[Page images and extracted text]
--- --- ---

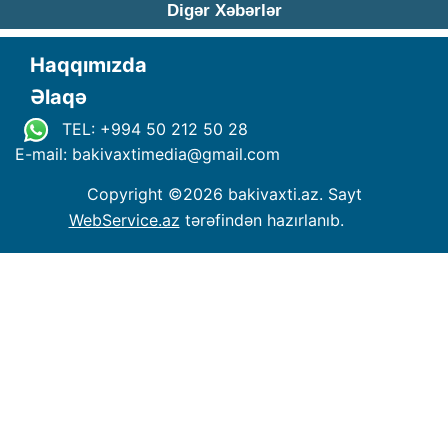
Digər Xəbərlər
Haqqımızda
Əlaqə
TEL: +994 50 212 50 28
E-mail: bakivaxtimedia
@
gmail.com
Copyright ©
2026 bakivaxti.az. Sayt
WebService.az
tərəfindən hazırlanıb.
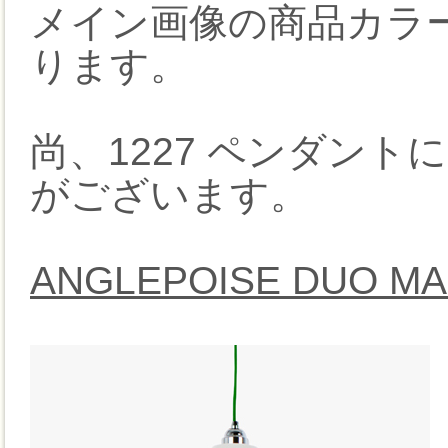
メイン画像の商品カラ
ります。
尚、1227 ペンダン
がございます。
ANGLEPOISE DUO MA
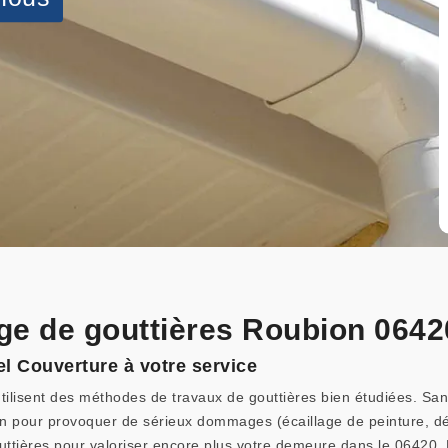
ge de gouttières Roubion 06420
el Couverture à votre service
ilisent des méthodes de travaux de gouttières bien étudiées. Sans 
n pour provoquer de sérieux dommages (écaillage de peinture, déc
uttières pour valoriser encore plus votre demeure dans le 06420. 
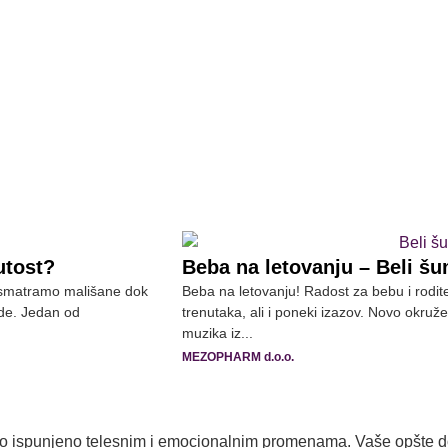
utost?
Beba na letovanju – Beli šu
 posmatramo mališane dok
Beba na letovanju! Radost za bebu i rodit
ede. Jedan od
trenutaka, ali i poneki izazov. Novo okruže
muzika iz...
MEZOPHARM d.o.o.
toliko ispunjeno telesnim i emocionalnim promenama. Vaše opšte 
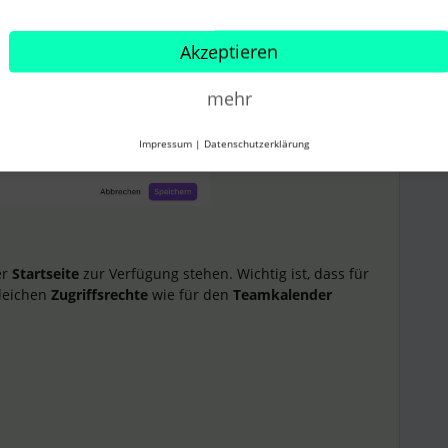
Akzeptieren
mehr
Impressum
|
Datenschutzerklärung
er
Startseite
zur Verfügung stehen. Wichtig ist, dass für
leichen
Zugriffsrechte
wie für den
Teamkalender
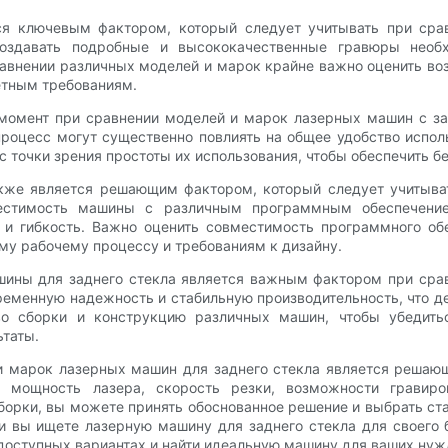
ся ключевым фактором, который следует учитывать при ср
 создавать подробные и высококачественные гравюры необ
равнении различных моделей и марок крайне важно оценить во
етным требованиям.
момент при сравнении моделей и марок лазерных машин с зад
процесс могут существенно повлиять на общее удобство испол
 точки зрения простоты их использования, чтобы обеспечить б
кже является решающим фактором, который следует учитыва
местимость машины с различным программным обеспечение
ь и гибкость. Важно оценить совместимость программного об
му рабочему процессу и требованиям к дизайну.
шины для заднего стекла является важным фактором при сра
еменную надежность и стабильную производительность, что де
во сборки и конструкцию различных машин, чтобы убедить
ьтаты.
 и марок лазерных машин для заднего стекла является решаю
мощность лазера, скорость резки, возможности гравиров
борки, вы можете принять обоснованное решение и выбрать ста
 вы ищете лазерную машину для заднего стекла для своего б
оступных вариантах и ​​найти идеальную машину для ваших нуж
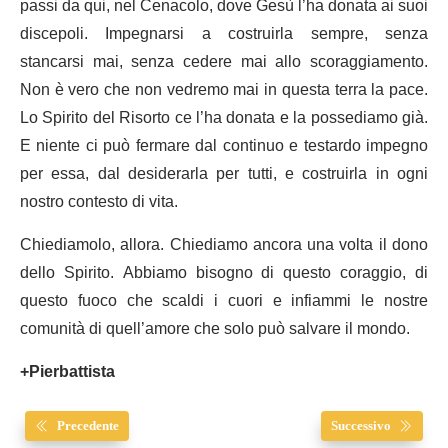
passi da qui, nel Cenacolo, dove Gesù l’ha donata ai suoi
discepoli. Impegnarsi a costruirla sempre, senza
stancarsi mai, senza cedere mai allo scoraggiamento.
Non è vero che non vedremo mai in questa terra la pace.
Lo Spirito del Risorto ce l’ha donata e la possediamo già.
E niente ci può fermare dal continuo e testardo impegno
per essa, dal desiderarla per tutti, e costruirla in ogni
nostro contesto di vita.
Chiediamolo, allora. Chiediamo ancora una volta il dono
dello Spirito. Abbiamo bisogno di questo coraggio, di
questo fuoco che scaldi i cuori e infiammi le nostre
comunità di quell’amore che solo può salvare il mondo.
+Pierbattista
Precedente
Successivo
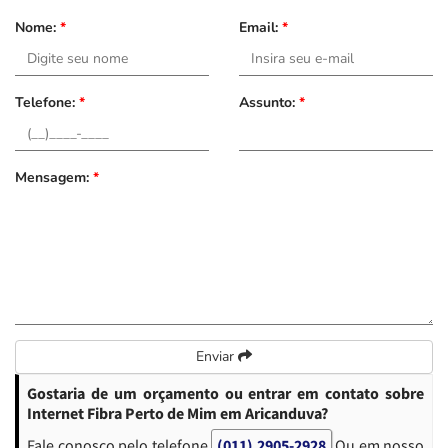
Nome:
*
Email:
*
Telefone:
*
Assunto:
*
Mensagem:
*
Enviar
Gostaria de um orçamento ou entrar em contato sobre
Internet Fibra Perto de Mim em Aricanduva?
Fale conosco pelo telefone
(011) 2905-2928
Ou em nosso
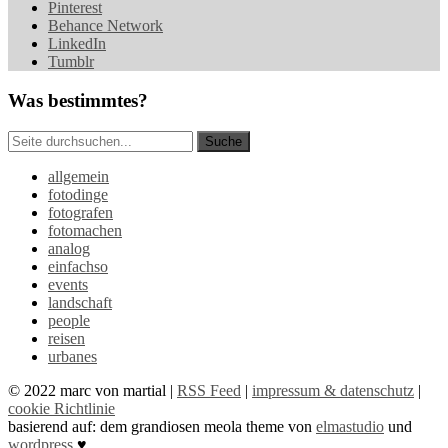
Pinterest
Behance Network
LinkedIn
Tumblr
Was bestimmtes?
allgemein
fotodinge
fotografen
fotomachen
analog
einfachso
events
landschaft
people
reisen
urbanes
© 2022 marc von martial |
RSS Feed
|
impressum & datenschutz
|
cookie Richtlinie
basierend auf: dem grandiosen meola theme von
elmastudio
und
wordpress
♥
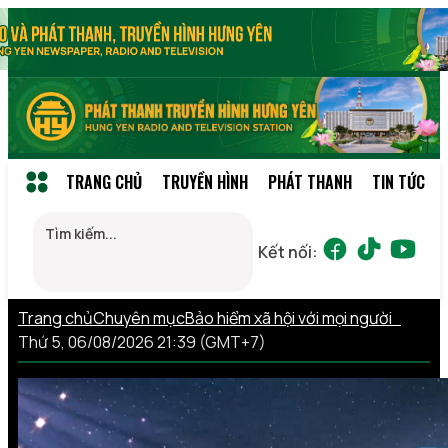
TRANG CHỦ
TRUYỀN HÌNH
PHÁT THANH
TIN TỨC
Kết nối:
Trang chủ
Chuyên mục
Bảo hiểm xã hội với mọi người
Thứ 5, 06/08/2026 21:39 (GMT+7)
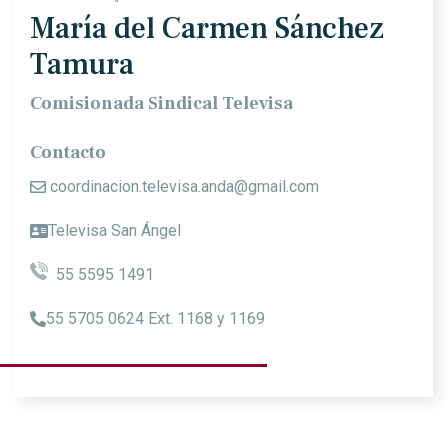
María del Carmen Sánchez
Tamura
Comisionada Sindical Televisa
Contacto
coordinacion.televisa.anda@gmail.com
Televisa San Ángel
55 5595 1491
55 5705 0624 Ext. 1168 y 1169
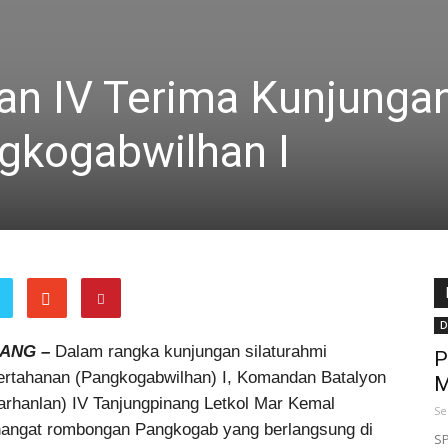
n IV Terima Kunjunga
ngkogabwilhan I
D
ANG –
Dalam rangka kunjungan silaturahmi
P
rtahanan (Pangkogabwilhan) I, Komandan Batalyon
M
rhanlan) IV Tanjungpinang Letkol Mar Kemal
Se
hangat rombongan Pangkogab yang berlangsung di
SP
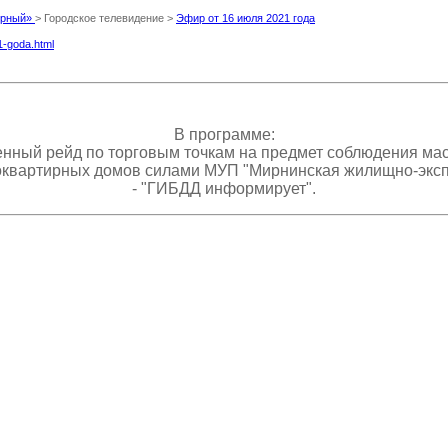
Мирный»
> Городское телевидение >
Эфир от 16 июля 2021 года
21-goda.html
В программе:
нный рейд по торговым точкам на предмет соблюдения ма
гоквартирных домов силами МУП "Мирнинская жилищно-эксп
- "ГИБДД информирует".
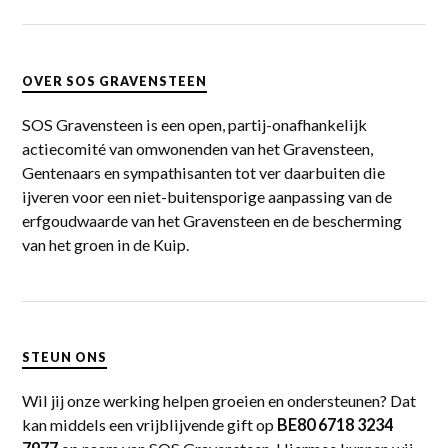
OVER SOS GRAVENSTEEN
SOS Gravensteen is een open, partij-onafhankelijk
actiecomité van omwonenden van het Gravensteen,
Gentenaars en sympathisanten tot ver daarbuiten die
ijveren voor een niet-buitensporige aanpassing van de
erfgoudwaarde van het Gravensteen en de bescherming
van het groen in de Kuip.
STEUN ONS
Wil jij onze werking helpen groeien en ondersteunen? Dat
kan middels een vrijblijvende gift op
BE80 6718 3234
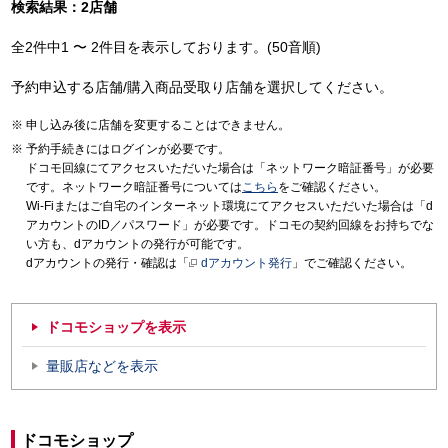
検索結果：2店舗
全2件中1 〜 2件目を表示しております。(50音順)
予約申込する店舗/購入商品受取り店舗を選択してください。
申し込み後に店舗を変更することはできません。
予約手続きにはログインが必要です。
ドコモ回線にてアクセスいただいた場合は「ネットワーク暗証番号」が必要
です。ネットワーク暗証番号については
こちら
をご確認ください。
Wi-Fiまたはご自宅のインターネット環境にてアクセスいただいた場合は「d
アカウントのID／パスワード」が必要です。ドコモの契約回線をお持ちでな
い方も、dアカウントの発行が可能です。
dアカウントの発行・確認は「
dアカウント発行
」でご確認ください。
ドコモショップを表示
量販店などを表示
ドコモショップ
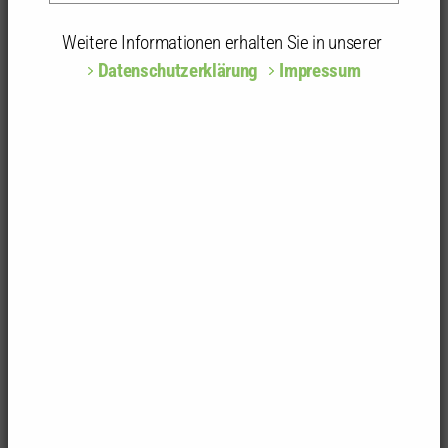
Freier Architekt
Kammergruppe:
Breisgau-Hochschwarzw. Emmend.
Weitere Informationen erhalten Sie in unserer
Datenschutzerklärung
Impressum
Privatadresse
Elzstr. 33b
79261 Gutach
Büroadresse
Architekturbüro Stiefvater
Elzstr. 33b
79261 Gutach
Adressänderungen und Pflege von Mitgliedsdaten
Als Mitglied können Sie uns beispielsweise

--- --- ---

Looking at the entries above, count each line that includes the string "gouttières" and give only the total.

2